_EXTRACT_
A port spokesman said progress was good.

“We are getting good support from Government officials which is making the process smoother.”

But he could not say when the first overseas candidate might arrive in New Zealand as there were “still too many unknowns at this stage”.

The port has eight ship-to-shore cranes but is only using three during the day and two at night because of the labour shortage. But sector critics believe a big part of the port’s productivity issue is its terminal automation project, started in 2016 and yet to be fully implemented.

The final stage of automation implementation – terminal pavement work – was due for completion at the end of March but has been delayed again due to freight taking priority.

Container ships wanting to unload at Auckland have been forced to wait at sea for up to 10 days since October last year.

Blank said Maersk was being asked why it doesn’t just acquire land to ease the container jam problem but logistics systems were complex and couldn’t be popped up overnight.

She warned industrial action at Australian container ports was concerning for New Zealand supply chains as it delayed ship arrival times.

In Sydney there was a four-day strike in January and more industrial action was due to start on February 16 at one of Melbourne’s three container terminals.

“Ships will arrive late into New Zealand ports, not only at Auckland but other ports around New Zealand. It is becoming an issue with South Island port congestion now.”

Rising shipping costs are a big concern of New Zealand importers and exporters, with some saying they have doubled and trebled in the past year. Some shipping lines have also imposed Auckland congestion charges on import containers.

Blank couldn’t discuss whether shipping charges were likely to keep rising because of a market information blackout with Maersk posting its latest annual financial results this week.

_DATA EXCERPT_
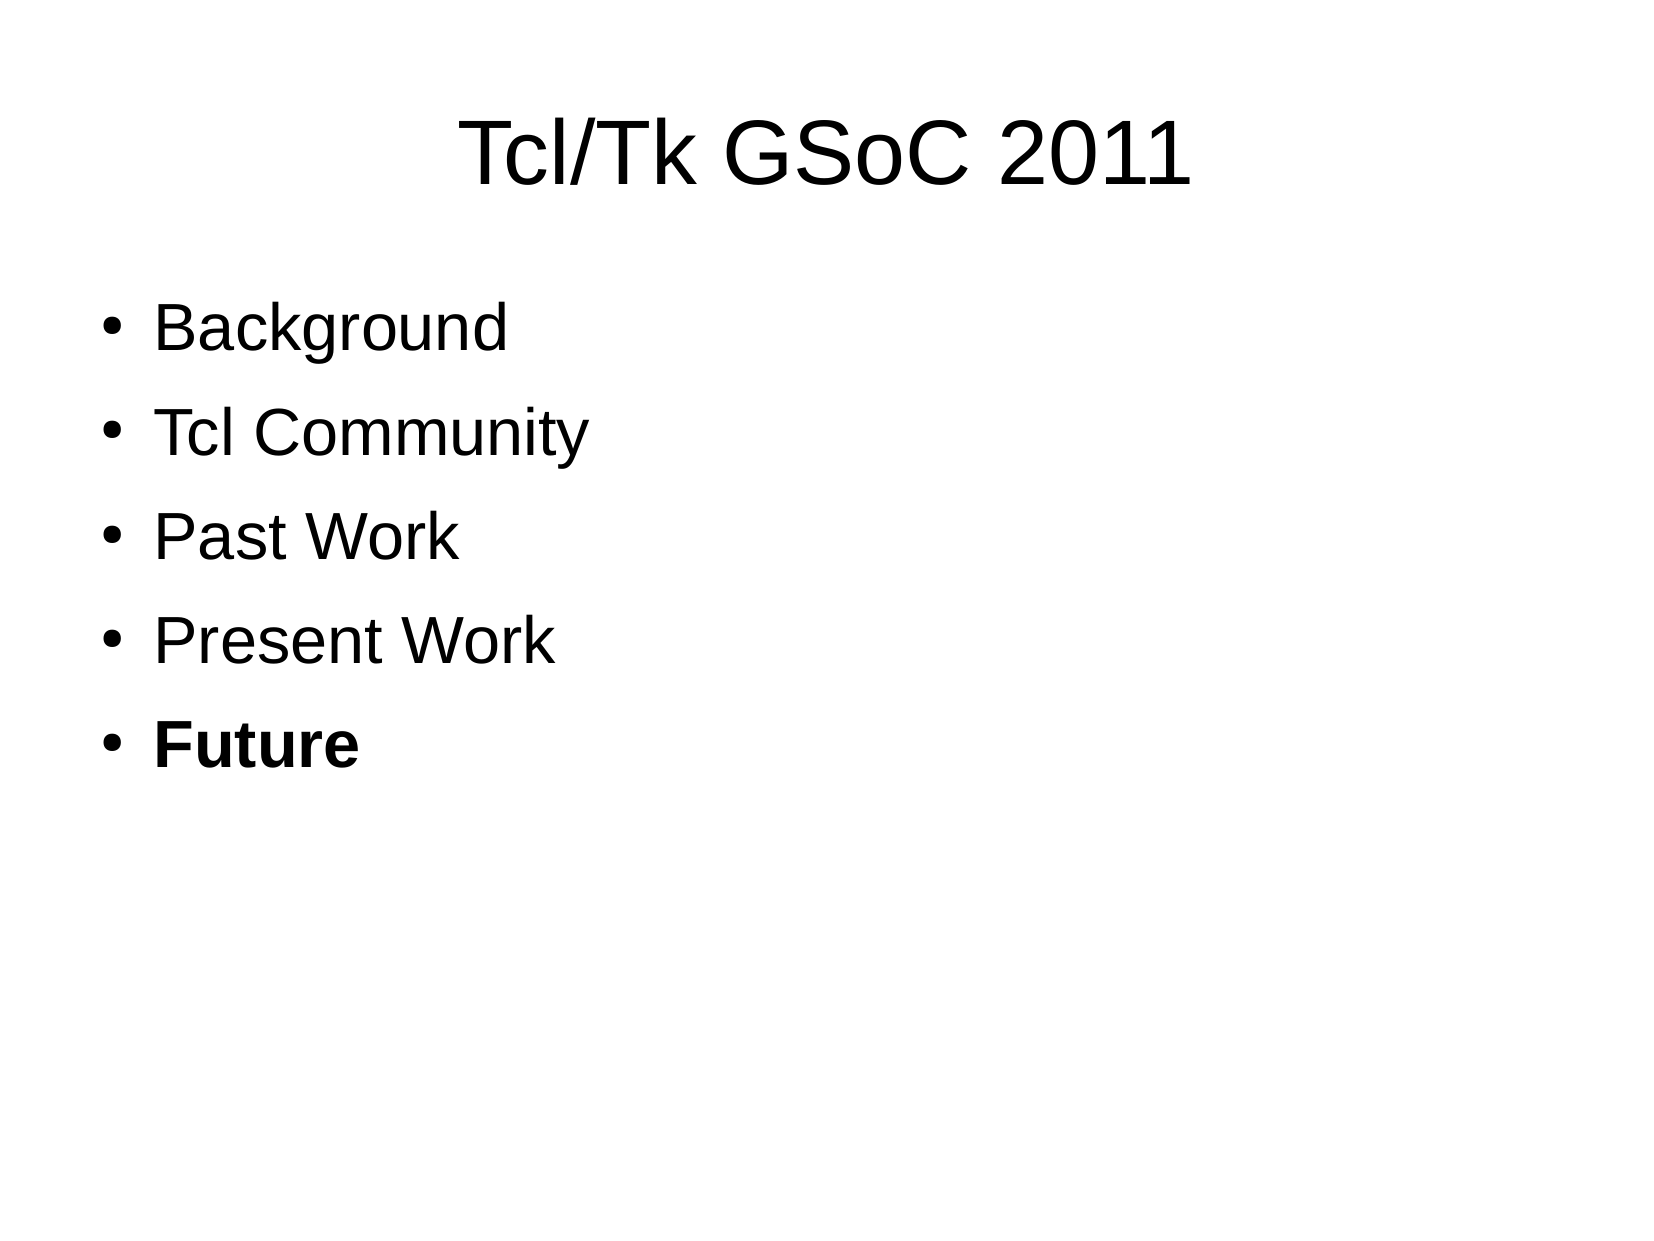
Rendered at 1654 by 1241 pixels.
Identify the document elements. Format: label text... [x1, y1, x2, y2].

list Background Tcl Community Past Work Present Work Future [82, 290, 1571, 1094]
title Tcl/Tk GSoC 2011 [82, 56, 1571, 250]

_PROBLEM TO WORK ON_
Repeat the Auckland port article word for word from "The final stage" up to and including "three container terminals.". The listing has nothing to do with the Auckland port article.

_SOLUTION FOR THIS PROBLEM_
The final stage of automation implementation – terminal pavement work – was due for completion at the end of March but has been delayed again due to freight taking priority.

Container ships wanting to unload at Auckland have been forced to wait at sea for up to 10 days since October last year.

Blank said Maersk was being asked why it doesn’t just acquire land to ease the container jam problem but logistics systems were complex and couldn’t be popped up overnight.

She warned industrial action at Australian container ports was concerning for New Zealand supply chains as it delayed ship arrival times.

In Sydney there was a four-day strike in January and more industrial action was due to start on February 16 at one of Melbourne’s three container terminals.